Major congrats and champagne toasts go out to graduate students at Columbia University and across the country in the wake of the National Labor Relations Board decision that gives grad students the right to union representation.

More than 10,000 students at universities across the country are likely to reap the benefits of the NLRB’s ruling this week that grad students are covered by the National Labor Relations Act. Basically, the ruling recognizes that graduate students who work as teaching or research assistants are considered as employees, not merely students and can therefore join collective bargaining units. The NLRB’s decision – which reverses a 2004 NLRB ruling - comes in response to a petition filed by a group of graduate students at Columbia University and the United Autoworkers Union.

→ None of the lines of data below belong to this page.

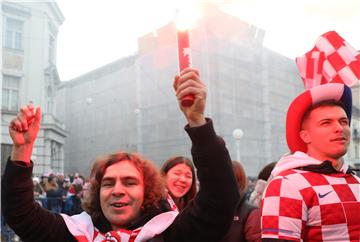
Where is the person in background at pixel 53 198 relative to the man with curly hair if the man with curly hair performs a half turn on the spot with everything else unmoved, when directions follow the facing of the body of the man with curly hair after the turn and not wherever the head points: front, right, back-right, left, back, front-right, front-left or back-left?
front

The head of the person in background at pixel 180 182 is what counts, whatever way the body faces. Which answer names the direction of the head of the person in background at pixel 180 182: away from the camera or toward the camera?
toward the camera

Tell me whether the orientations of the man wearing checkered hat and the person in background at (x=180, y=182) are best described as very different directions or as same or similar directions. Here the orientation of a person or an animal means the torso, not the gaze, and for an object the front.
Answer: same or similar directions

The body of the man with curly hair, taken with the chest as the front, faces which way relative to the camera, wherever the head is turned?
toward the camera

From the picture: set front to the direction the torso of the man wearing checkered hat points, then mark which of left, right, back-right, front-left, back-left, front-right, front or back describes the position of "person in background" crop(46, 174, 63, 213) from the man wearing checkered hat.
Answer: back

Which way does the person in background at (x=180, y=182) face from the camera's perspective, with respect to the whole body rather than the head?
toward the camera

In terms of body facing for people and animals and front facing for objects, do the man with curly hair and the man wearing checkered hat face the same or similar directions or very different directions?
same or similar directions

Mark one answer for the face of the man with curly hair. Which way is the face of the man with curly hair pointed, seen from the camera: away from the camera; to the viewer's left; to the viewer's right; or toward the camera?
toward the camera

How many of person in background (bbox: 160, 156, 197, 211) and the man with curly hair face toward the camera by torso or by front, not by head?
2

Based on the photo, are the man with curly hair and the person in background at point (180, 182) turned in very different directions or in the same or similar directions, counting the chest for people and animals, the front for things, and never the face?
same or similar directions
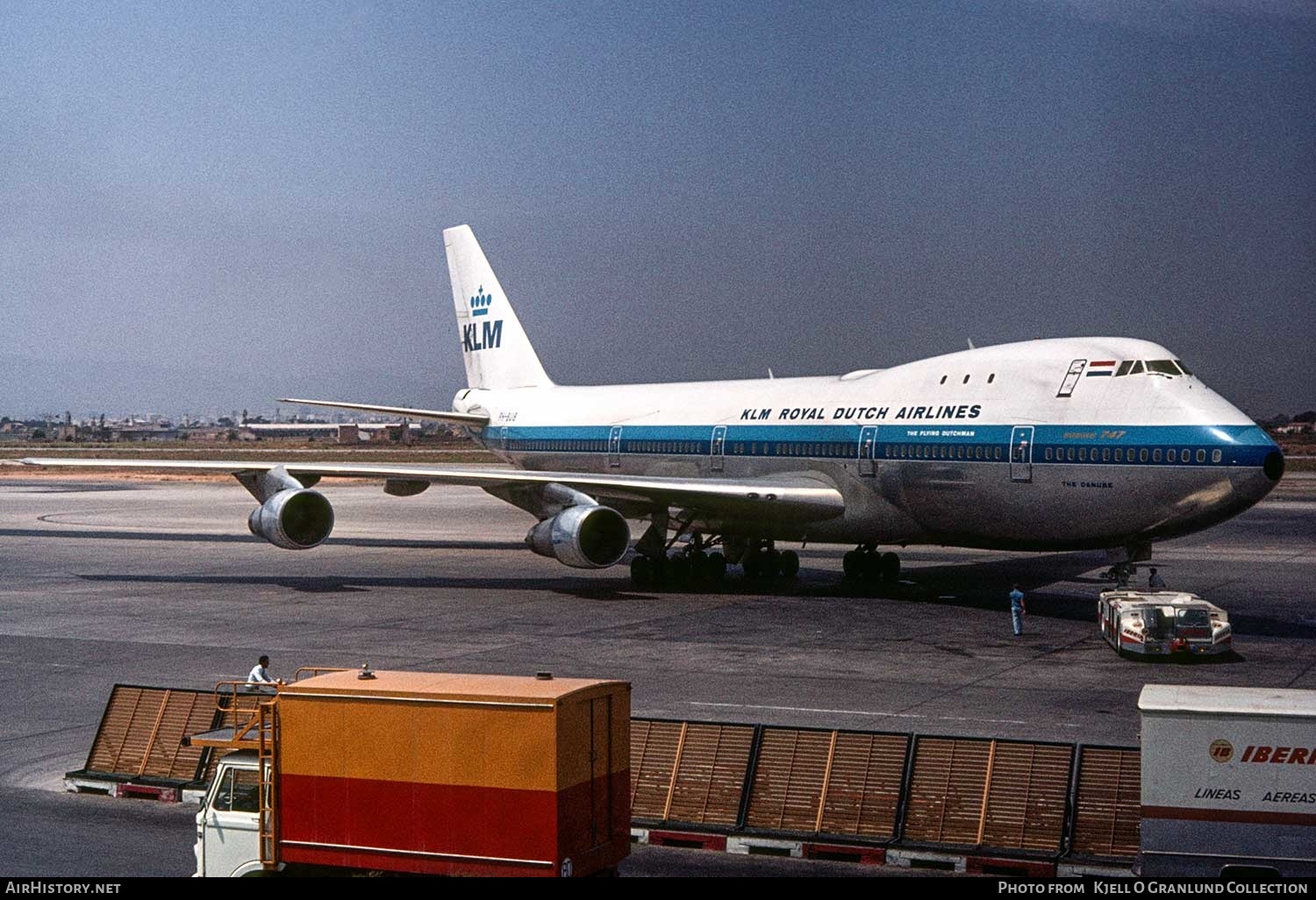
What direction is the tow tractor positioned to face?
toward the camera

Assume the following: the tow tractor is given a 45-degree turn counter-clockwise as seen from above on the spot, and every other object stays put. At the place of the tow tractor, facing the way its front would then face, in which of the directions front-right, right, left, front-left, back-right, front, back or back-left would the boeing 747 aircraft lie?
back

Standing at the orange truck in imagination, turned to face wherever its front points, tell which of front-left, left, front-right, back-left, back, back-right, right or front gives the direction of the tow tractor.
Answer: right

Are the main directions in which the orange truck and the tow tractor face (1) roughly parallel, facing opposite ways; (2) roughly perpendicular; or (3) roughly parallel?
roughly perpendicular

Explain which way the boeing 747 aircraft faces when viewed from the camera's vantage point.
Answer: facing the viewer and to the right of the viewer

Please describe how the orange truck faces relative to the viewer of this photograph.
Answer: facing away from the viewer and to the left of the viewer

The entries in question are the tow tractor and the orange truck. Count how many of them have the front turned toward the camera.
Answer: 1

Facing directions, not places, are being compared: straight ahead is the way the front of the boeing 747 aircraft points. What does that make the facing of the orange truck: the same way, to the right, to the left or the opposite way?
the opposite way

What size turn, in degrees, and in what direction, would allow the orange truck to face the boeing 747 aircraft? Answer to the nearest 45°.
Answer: approximately 90° to its right
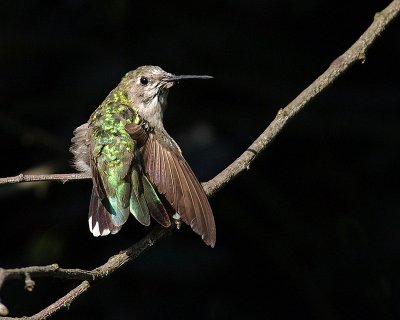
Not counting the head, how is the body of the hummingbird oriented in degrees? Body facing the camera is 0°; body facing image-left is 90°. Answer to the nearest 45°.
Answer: approximately 225°
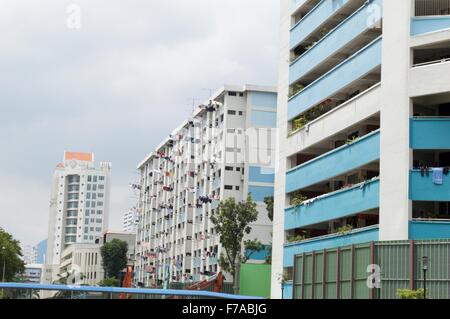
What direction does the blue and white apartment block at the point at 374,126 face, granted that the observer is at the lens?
facing the viewer and to the left of the viewer
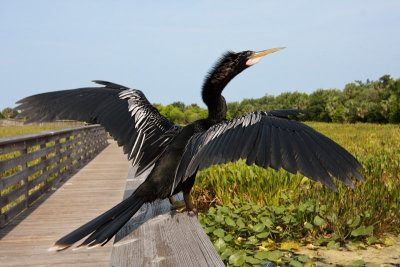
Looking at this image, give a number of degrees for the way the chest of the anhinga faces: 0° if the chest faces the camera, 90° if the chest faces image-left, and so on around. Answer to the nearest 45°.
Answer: approximately 225°

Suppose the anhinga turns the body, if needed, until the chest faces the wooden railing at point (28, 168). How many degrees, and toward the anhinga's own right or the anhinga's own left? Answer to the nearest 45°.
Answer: approximately 90° to the anhinga's own left

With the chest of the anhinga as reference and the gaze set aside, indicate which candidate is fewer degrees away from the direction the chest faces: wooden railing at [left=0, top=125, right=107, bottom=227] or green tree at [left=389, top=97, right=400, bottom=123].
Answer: the green tree

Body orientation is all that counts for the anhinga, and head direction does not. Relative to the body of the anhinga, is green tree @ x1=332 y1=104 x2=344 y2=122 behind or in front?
in front

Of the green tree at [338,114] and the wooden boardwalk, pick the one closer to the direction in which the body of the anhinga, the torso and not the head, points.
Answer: the green tree

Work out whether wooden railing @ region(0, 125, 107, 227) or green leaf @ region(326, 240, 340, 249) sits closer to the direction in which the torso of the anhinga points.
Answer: the green leaf

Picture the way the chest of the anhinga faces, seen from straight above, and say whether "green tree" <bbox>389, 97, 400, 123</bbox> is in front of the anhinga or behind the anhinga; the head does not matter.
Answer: in front
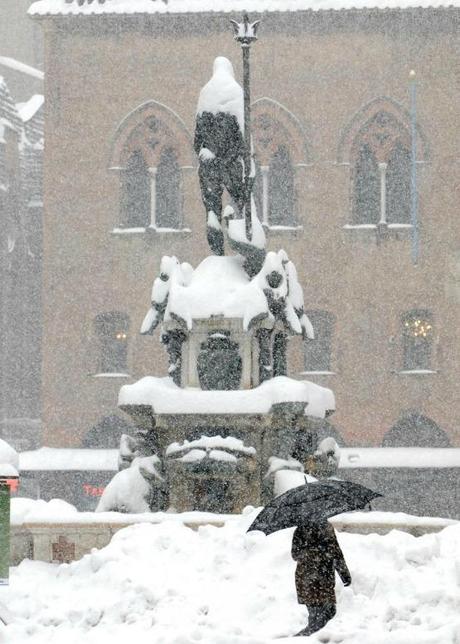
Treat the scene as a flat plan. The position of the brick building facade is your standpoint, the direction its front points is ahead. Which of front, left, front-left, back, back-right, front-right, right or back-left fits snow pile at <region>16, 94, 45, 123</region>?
back-right

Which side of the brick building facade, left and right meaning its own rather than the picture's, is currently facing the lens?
front

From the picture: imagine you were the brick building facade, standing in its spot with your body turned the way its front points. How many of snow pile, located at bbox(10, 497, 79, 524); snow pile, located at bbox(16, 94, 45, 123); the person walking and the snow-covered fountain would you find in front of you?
3

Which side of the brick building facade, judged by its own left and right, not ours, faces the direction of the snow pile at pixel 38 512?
front

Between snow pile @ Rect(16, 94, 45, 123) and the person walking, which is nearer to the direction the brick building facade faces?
the person walking

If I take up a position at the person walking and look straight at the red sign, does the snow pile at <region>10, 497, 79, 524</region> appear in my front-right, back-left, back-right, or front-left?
front-left

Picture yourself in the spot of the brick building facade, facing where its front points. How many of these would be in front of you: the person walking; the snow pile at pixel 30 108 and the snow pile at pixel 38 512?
2

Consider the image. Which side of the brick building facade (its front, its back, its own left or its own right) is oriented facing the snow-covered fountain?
front

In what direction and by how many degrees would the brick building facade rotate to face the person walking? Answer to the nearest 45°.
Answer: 0° — it already faces them

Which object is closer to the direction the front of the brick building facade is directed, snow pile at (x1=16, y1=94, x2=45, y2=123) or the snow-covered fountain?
the snow-covered fountain
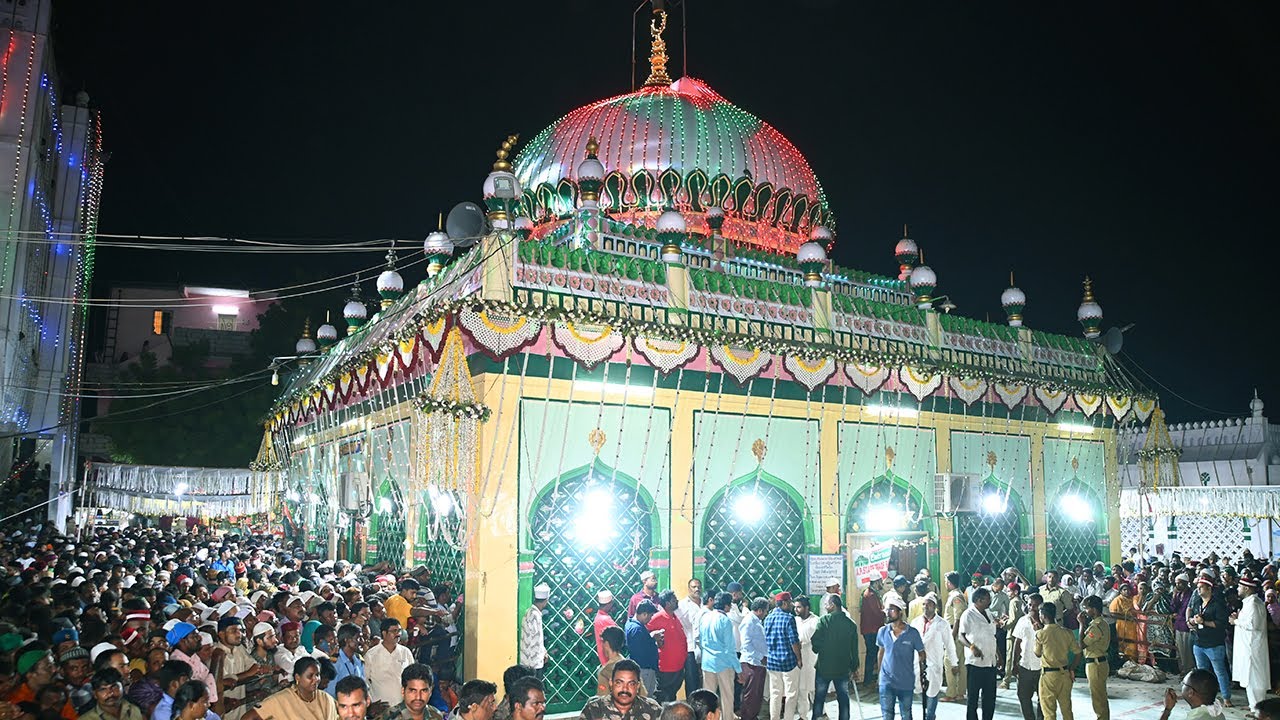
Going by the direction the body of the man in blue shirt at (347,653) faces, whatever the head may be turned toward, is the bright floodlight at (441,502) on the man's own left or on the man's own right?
on the man's own left

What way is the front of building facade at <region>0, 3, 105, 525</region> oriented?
to the viewer's right
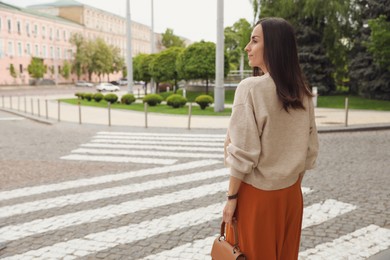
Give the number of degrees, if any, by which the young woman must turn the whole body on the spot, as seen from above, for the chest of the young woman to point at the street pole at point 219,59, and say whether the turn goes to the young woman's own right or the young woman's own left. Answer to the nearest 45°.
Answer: approximately 45° to the young woman's own right

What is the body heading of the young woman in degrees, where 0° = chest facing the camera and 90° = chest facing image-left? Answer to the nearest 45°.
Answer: approximately 135°

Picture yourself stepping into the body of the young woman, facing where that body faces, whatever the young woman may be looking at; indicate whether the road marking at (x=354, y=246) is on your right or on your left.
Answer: on your right

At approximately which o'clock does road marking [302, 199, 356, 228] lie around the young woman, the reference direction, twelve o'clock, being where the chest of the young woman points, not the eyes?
The road marking is roughly at 2 o'clock from the young woman.

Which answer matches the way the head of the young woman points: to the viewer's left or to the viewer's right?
to the viewer's left

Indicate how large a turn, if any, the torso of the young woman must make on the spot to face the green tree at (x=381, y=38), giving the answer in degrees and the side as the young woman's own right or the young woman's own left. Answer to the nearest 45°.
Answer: approximately 45° to the young woman's own right

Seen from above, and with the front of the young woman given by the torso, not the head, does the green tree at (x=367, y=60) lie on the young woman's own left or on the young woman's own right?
on the young woman's own right
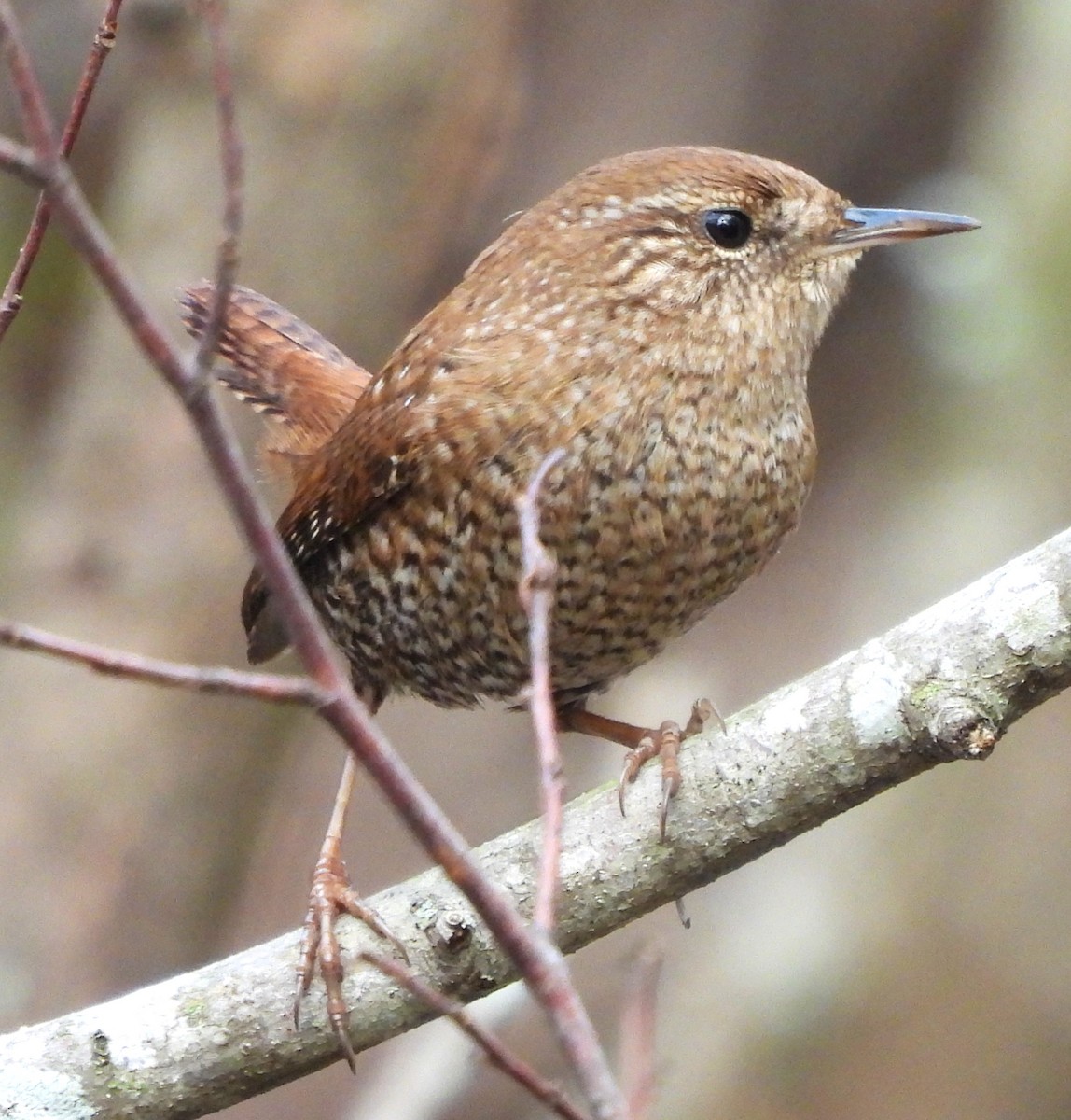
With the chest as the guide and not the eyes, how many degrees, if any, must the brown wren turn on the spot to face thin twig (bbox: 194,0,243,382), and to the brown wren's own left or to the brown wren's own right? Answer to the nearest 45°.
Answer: approximately 90° to the brown wren's own right

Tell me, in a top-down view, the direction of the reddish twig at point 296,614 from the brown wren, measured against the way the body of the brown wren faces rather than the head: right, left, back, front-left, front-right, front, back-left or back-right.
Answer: right

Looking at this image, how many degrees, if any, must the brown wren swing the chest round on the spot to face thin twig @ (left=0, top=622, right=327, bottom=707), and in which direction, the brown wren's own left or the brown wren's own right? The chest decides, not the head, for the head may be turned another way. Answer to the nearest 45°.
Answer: approximately 90° to the brown wren's own right

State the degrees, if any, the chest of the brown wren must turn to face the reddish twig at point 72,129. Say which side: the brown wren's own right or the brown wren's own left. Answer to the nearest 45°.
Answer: approximately 135° to the brown wren's own right

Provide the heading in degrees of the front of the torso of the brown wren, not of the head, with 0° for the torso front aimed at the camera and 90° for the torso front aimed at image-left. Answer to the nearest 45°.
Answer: approximately 270°

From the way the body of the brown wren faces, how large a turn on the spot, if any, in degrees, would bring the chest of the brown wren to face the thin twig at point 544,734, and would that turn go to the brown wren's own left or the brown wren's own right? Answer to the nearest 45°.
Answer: approximately 90° to the brown wren's own right
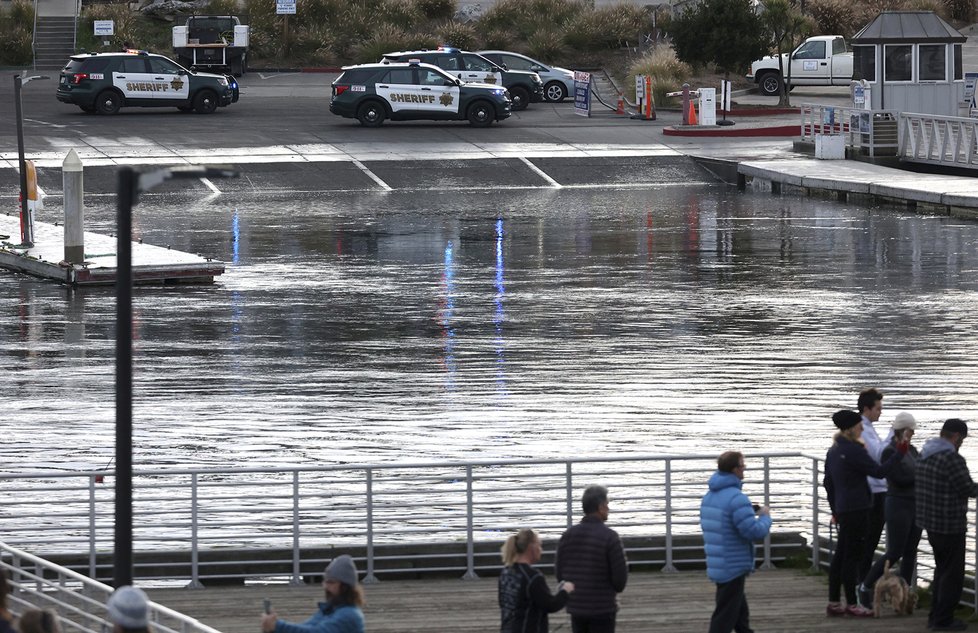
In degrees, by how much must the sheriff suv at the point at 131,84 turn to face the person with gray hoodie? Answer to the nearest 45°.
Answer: approximately 90° to its right

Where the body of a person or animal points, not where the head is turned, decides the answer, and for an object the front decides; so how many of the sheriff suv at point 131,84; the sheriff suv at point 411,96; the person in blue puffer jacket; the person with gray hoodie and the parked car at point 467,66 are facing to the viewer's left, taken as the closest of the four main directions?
0

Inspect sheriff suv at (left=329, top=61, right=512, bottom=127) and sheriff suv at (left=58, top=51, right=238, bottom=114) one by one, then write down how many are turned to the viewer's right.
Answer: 2

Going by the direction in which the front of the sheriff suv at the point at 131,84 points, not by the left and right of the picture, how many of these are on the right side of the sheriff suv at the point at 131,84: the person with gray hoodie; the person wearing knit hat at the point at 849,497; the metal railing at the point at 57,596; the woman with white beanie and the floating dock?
5

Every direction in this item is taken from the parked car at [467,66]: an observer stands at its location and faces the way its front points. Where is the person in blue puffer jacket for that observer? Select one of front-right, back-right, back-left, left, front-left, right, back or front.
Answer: right

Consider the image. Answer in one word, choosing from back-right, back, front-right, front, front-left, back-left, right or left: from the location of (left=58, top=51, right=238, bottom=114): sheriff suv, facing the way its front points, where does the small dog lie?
right

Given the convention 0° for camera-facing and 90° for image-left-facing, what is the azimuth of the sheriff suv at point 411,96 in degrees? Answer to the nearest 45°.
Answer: approximately 270°

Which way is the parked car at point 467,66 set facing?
to the viewer's right

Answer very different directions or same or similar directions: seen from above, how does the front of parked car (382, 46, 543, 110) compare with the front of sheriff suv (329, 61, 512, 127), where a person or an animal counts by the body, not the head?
same or similar directions

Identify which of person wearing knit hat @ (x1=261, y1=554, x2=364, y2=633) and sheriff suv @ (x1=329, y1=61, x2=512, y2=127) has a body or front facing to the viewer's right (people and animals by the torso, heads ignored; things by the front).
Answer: the sheriff suv

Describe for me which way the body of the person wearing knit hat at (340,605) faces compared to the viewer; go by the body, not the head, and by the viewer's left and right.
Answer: facing to the left of the viewer

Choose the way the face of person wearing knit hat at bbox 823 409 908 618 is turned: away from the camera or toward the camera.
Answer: away from the camera
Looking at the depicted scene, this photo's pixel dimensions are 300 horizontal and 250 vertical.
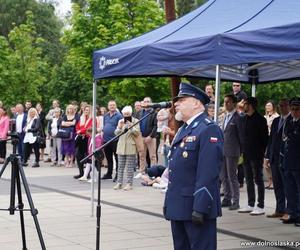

In 2004, the NLRB argued that graduate students "are primarily students and have a primarily educational, not economic, relationship with their university.” This board disagrees. The change of course makes sense. Graduate students perform work and are paid accordingly. And they enhance the quality of their workplace. As a recap on the UAW’s website notes, at least half of all teachers on college campuses are non-tenure track and include graduate teaching assistants. Graduate workers at Columbia also help bring in nearly $1 billion annually in grants and contracts.

Therefore these employees should be entitled to negotiate for stable working conditions, reliable health benefits, access to paid parental leave, pay raises, and many other rights that unionized teachers enjoy.

The NLRB has gone back and forth on this one several times. It looks like the board finally took a page out of the student handbook and learned the correct lesson in fairness.